Judith “Jack” Halberstam, a leading gender theorist and author of Female Masculinity offers much inspired critical analysis on the topics of masculinity, how our sexual practices are deeply gendered and the notion of bodily autonomy being a key to self-empowerment. Some of the other queer lawyers, activists and journalists’ interviews seemed a bit lopsided and stoic in comparison to the compelling narratives of the trans men. One woman, who was identified solely as “femme dyke” seemed to gesticulate a lot more than she actually said anything on the topics that were raised, but Halberstam’s words, especially spoken in her lilting British accent, were poignant and articulate, especially when she discussed the idea that one’s body not aligning with one’s identity applies wholeheartedly to queers and non-queers alike. This is witnessed by the huge market for bodily modifications in regard to dieting, lyposuction, cosmetic surgery, bodybuilding, etc. When one desires to chemically or surgically alter one’s body to reinforce gender hierarchies, it is acceptable, but in the opposite circumstance, such alteration is viewed as deviant and unacceptable.
The importance of establishing queer alliances in Boy I Am especially pertains to feminist politics in their ability to reconfigure and reappropriate conventional notions of sex, gender, and sexuality. As Cressida Heyes notes in her essay “Feminist Solidarity after Queer Theory: The Case of Transgender”:
“It is both necessary and troubling to seek out a home as a gendered or sexual being; necessary because community, recognition, and stability are essential to human flourishing and political resistance, and troubling because those very practices too often congeal into political ideologies and group formations that are exclusive or hegemonic.”
Norie illustrates the contradictory realms of community when he discusses the changes his girlfriend had to make as a woman-identified woman and lesbian feminist when he decided to transition. The difficulty for former lesbians being read as straight in order to be with their trans boyfriends is a particularly gripping aspect of the documentary.

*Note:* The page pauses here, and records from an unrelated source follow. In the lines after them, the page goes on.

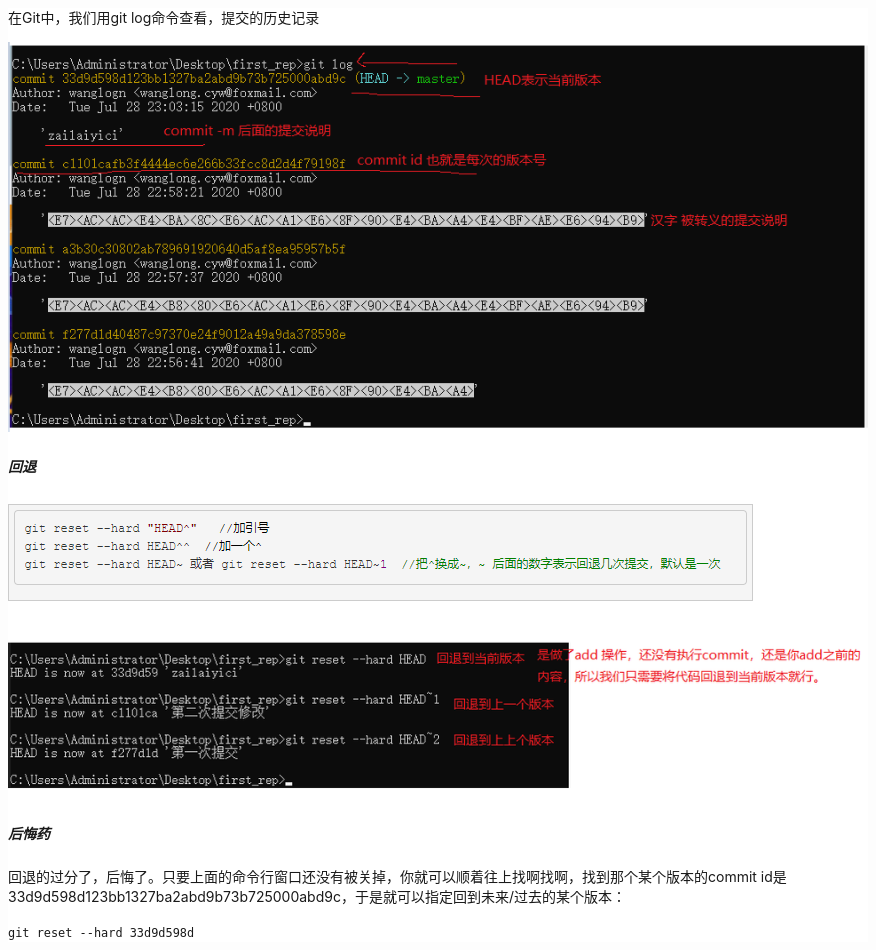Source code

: 在Git中，我们用git log命令查看，提交的历史记录

![img](assets/clipboar9.png)

##### **回退**

![img](assets/clipbosdard.png)

![img](assets/clipbewoard.png)

##### **后悔药**  

回退的过分了，后悔了。只要上面的命令行窗口还没有被关掉，你就可以顺着往上找啊找啊，找到那个某个版本的commit id是33d9d598d123bb1327ba2abd9b73b725000abd9c，于是就可以指定回到未来/过去的某个版本：

```
git reset --hard 33d9d598d
```
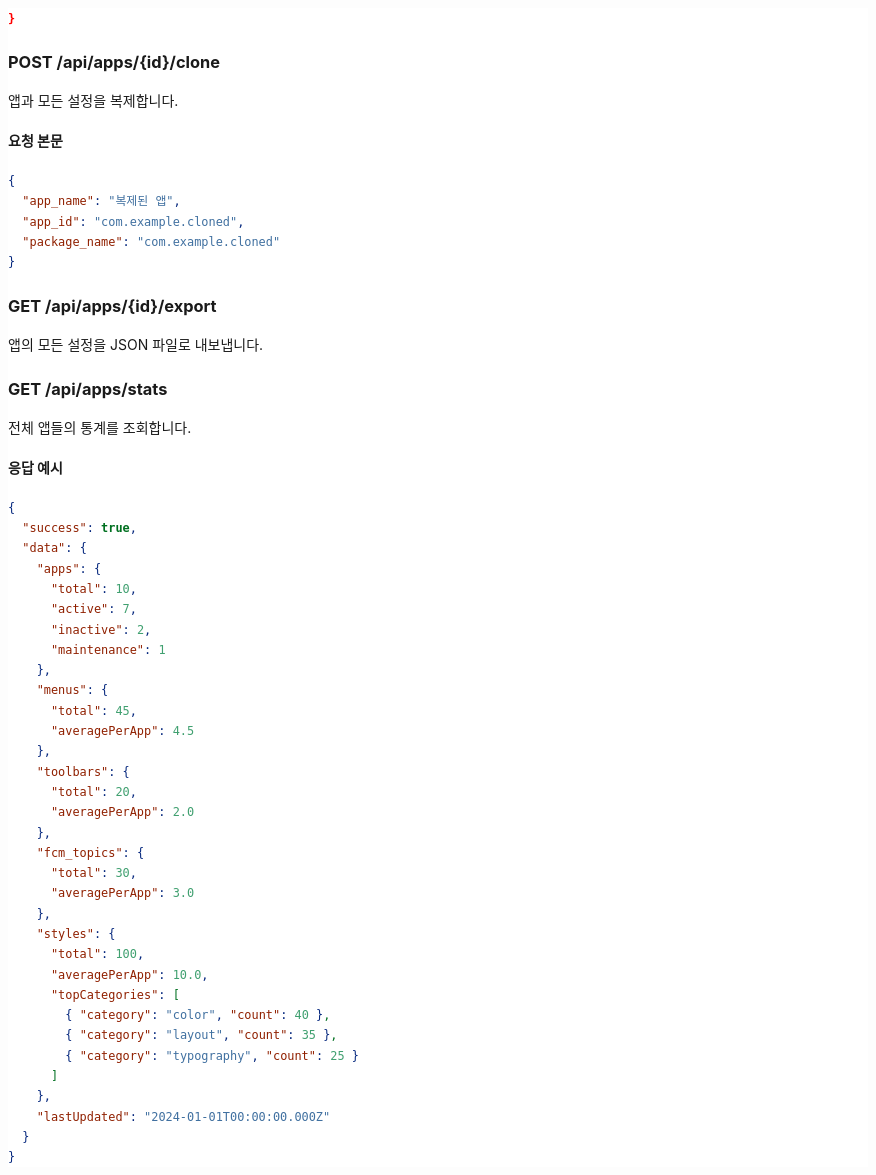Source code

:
 ```json
}
```

### POST /api/apps/{id}/clone

앱과 모든 설정을 복제합니다.

#### 요청 본문
```json
{
  "app_name": "복제된 앱",
  "app_id": "com.example.cloned",
  "package_name": "com.example.cloned"
}
```

### GET /api/apps/{id}/export

앱의 모든 설정을 JSON 파일로 내보냅니다.

### GET /api/apps/stats

전체 앱들의 통계를 조회합니다.

#### 응답 예시
```json
{
  "success": true,
  "data": {
    "apps": {
      "total": 10,
      "active": 7,
      "inactive": 2,
      "maintenance": 1
    },
    "menus": {
      "total": 45,
      "averagePerApp": 4.5
    },
    "toolbars": {
      "total": 20,
      "averagePerApp": 2.0
    },
    "fcm_topics": {
      "total": 30,
      "averagePerApp": 3.0
    },
    "styles": {
      "total": 100,
      "averagePerApp": 10.0,
      "topCategories": [
        { "category": "color", "count": 40 },
        { "category": "layout", "count": 35 },
        { "category": "typography", "count": 25 }
      ]
    },
    "lastUpdated": "2024-01-01T00:00:00.000Z"
  }
}
```
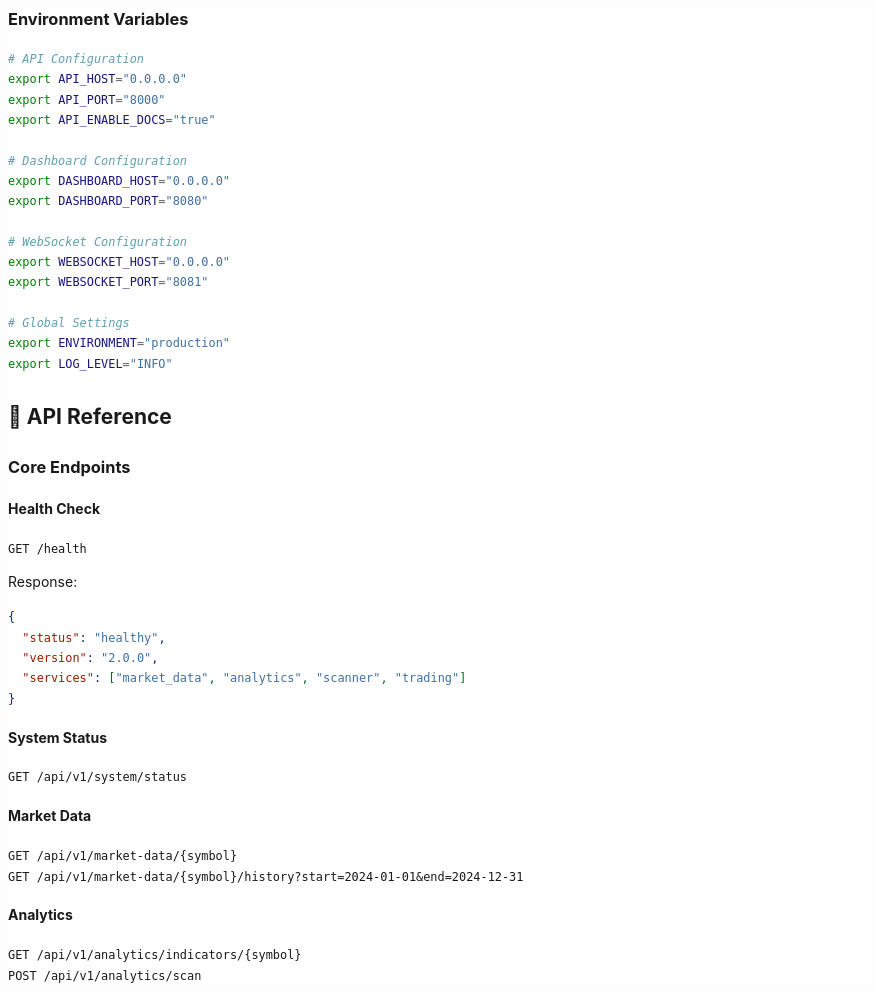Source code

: ### Environment Variables

```bash
# API Configuration
export API_HOST="0.0.0.0"
export API_PORT="8000"
export API_ENABLE_DOCS="true"

# Dashboard Configuration
export DASHBOARD_HOST="0.0.0.0"
export DASHBOARD_PORT="8080"

# WebSocket Configuration
export WEBSOCKET_HOST="0.0.0.0"
export WEBSOCKET_PORT="8081"

# Global Settings
export ENVIRONMENT="production"
export LOG_LEVEL="INFO"
```

## 🔧 API Reference

### Core Endpoints

#### Health Check
```http
GET /health
```

Response:
```json
{
  "status": "healthy",
  "version": "2.0.0",
  "services": ["market_data", "analytics", "scanner", "trading"]
}
```

#### System Status
```http
GET /api/v1/system/status
```

#### Market Data
```http
GET /api/v1/market-data/{symbol}
GET /api/v1/market-data/{symbol}/history?start=2024-01-01&end=2024-12-31
```

#### Analytics
```http
GET /api/v1/analytics/indicators/{symbol}
POST /api/v1/analytics/scan
```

The body has always been a site of contestation, especially the female body, and I would argue that the power and necessity of trans identities lies in the very exposure of categorization itself, by highlighting the flaws and fractures that exist not only within gender politics but within feminist and class politics as well. Boy I Am is an exemplary illustration of this, and confounds the rigid gender and identity policing that abounds, and is often not critically examined, in our society.